Work instructions:
Quote the whole listing verbatim.
-- Source material follows --
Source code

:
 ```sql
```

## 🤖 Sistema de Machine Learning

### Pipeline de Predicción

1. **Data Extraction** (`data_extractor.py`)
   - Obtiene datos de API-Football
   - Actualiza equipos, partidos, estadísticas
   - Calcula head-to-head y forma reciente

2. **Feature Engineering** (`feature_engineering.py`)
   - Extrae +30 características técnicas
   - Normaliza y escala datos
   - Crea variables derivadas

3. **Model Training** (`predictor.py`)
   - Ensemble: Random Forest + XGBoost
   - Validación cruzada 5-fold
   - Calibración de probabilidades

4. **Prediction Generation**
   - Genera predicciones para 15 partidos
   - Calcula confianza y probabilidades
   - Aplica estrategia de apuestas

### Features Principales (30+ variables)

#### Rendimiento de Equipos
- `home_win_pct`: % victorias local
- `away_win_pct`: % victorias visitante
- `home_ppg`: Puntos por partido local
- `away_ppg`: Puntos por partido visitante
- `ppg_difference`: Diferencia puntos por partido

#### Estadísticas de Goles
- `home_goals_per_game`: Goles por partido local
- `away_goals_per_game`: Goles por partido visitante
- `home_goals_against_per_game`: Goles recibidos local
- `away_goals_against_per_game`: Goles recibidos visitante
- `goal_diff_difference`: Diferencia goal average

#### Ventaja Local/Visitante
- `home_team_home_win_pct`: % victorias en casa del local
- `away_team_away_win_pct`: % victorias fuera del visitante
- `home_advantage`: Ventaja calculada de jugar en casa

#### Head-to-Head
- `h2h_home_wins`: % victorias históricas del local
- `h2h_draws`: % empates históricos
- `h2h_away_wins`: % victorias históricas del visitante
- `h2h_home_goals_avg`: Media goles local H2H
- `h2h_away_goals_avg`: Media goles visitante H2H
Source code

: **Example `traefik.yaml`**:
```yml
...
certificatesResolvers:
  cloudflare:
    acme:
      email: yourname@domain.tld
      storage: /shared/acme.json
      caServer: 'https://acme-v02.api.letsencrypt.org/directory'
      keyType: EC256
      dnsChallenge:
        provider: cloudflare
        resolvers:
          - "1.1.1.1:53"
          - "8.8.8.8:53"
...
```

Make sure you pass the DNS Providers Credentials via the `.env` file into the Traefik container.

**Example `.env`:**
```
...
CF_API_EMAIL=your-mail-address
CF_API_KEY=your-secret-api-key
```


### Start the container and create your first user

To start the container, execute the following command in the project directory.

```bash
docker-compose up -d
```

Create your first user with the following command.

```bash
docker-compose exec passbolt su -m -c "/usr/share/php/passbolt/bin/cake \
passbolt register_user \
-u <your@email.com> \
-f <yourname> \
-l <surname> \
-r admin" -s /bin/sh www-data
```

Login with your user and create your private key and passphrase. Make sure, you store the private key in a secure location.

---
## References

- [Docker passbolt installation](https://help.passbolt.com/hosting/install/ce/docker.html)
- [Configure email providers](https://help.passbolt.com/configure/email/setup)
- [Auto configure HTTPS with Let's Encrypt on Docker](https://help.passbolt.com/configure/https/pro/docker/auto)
-- Source material concluded --
Response box:
Source code

:
 ```sql
```

## 🤖 Sistema de Machine Learning

### Pipeline de Predicción

1. **Data Extraction** (`data_extractor.py`)
   - Obtiene datos de API-Football
   - Actualiza equipos, partidos, estadísticas
   - Calcula head-to-head y forma reciente

2. **Feature Engineering** (`feature_engineering.py`)
   - Extrae +30 características técnicas
   - Normaliza y escala datos
   - Crea variables derivadas

3. **Model Training** (`predictor.py`)
   - Ensemble: Random Forest + XGBoost
   - Validación cruzada 5-fold
   - Calibración de probabilidades

4. **Prediction Generation**
   - Genera predicciones para 15 partidos
   - Calcula confianza y probabilidades
   - Aplica estrategia de apuestas

### Features Principales (30+ variables)

#### Rendimiento de Equipos
- `home_win_pct`: % victorias local
- `away_win_pct`: % victorias visitante
- `home_ppg`: Puntos por partido local
- `away_ppg`: Puntos por partido visitante
- `ppg_difference`: Diferencia puntos por partido

#### Estadísticas de Goles
- `home_goals_per_game`: Goles por partido local
- `away_goals_per_game`: Goles por partido visitante
- `home_goals_against_per_game`: Goles recibidos local
- `away_goals_against_per_game`: Goles recibidos visitante
- `goal_diff_difference`: Diferencia goal average

#### Ventaja Local/Visitante
- `home_team_home_win_pct`: % victorias en casa del local
- `away_team_away_win_pct`: % victorias fuera del visitante
- `home_advantage`: Ventaja calculada de jugar en casa

#### Head-to-Head
- `h2h_home_wins`: % victorias históricas del local
- `h2h_draws`: % empates históricos
- `h2h_away_wins`: % victorias históricas del visitante
- `h2h_home_goals_avg`: Media goles local H2H
- `h2h_away_goals_avg`: Media goles visitante H2H
Source code

: **Example `traefik.yaml`**:
```yml
...
certificatesResolvers:
  cloudflare:
    acme:
      email: yourname@domain.tld
      storage: /shared/acme.json
      caServer: 'https://acme-v02.api.letsencrypt.org/directory'
      keyType: EC256
      dnsChallenge:
        provider: cloudflare
        resolvers:
          - "1.1.1.1:53"
          - "8.8.8.8:53"
...
```

Make sure you pass the DNS Providers Credentials via the `.env` file into the Traefik container.

**Example `.env`:**
```
...
CF_API_EMAIL=your-mail-address
CF_API_KEY=your-secret-api-key
```


### Start the container and create your first user

To start the container, execute the following command in the project directory.

```bash
docker-compose up -d
```

Create your first user with the following command.

```bash
docker-compose exec passbolt su -m -c "/usr/share/php/passbolt/bin/cake \
passbolt register_user \
-u <your@email.com> \
-f <yourname> \
-l <surname> \
-r admin" -s /bin/sh www-data
```

Login with your user and create your private key and passphrase. Make sure, you store the private key in a secure location.

---
## References

- [Docker passbolt installation](https://help.passbolt.com/hosting/install/ce/docker.html)
- [Configure email providers](https://help.passbolt.com/configure/email/setup)
- [Auto configure HTTPS with Let's Encrypt on Docker](https://help.passbolt.com/configure/https/pro/docker/auto)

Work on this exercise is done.